U.S. crude was at $23.58 a barrel, down 81 cents, or 3.4%.
Brent crude was trading down $1.13, or 4.2%, at $26.48 a barrel after rising to a high of $28.29.
The U.S. Congress may vote on Wednesday on the $2 trillion stimulus after Republicans and Democrats said they were close to a deal, with optimism over the package fueling a surge in stock markets.
Still, demand for oil products, especially jet fuel, is falling worldwide as more governments announce nationwide lockdowns to curb the spread of the coronavirus, putting a lid on oil price gains.
“It will be difficult to lift demand if lockdowns are announced in many countries and airline services remain suspended,” ANZ analysts said in a note.
The market is also facing the threat of increased supplies after the Organization of the Petroleum Exporting Countries (OPEC) and other producers, including Russia, a grouping known as OPEC+, failed to extend an agreement to cut production and support prices beyond end-March.
Oil prices have fallen about 45% so far this month.
“A pare back in production from the OPEC+ and a stabilisation in the coronavirus episode are both needed to lift oil prices back to its pre-collapse prices,” analysts at OCBC Bank said in a note.
In the United States, crude inventories fell by 1.2 million barrels in the week to March 20 to 451.4 million barrels, compared with analysts’ expectations for a build of 2.8 million barrels, data from industry group the American Petroleum Institute showed on Tuesday.

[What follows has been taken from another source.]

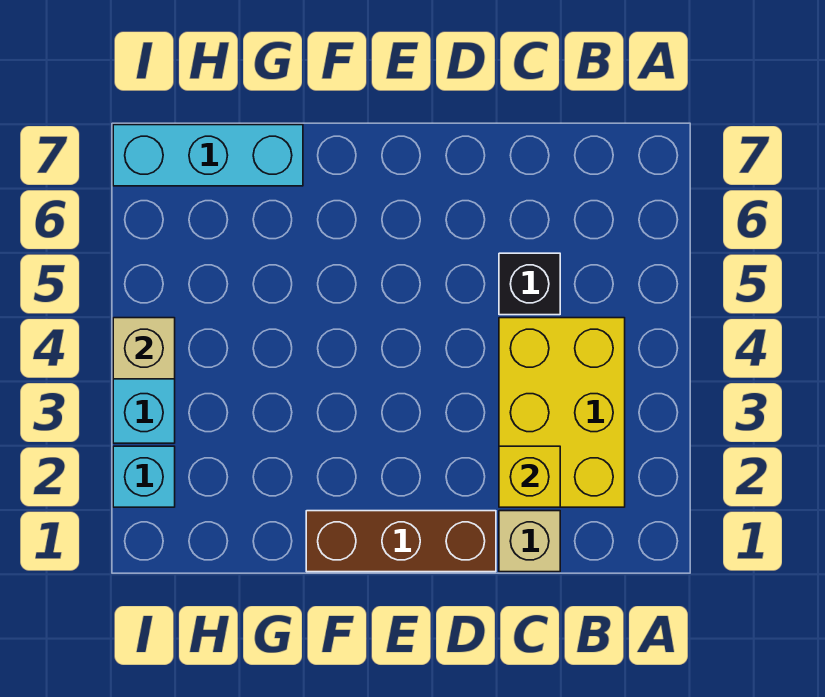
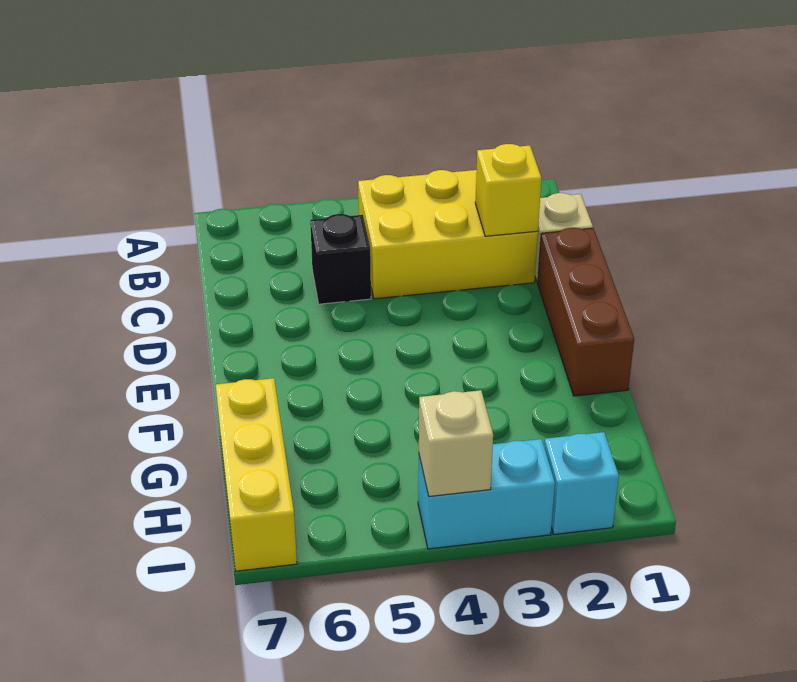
cyan brick G7:I7 level 1 -> yellow brick G7:I7 level 1

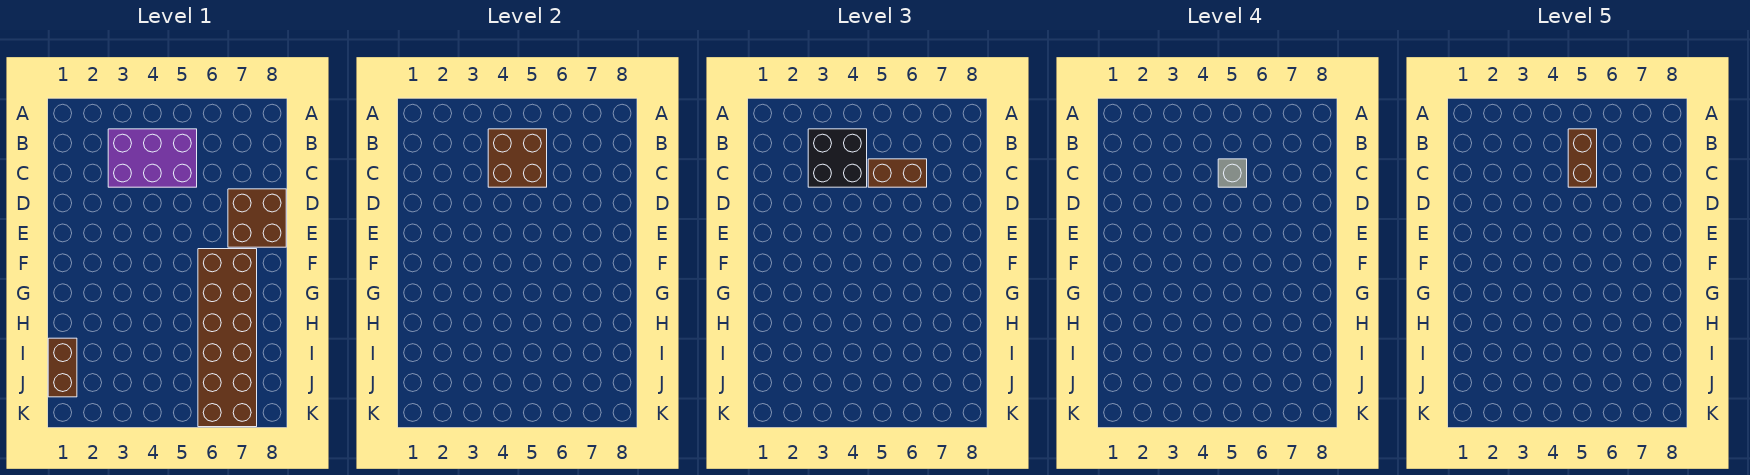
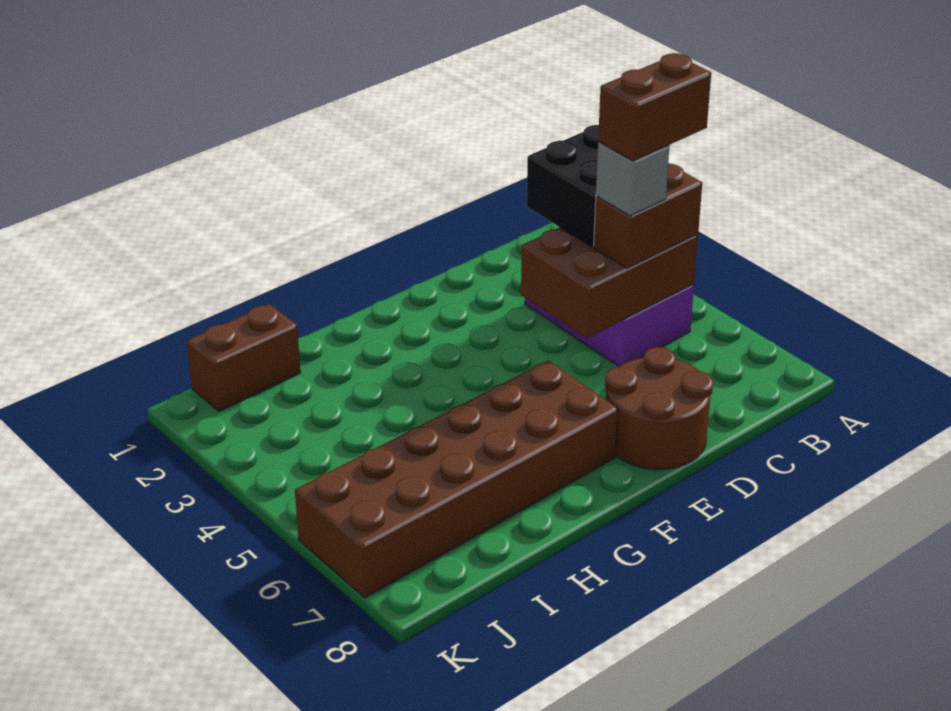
brown brick B4:C5 level 2 -> brown brick B4:D5 level 2
brown brick C5:C6 level 3 -> brown brick B5:C5 level 3
brown brick D7:E8 level 1 -> brown round brick D7:E8 level 1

Gasoline and distillate stocks also fell last week, API said.
Analysts said in a Reuters poll on Tuesday that U.S. crude oil stockpiles likely built for a ninth successive week, while inventories of refined products were expected to have dropped, with gasoline set to decline for the eighth straight week.
The weekly report from the Energy Information Administration (EIA) is due at 10:30 a.m. on Wednesday.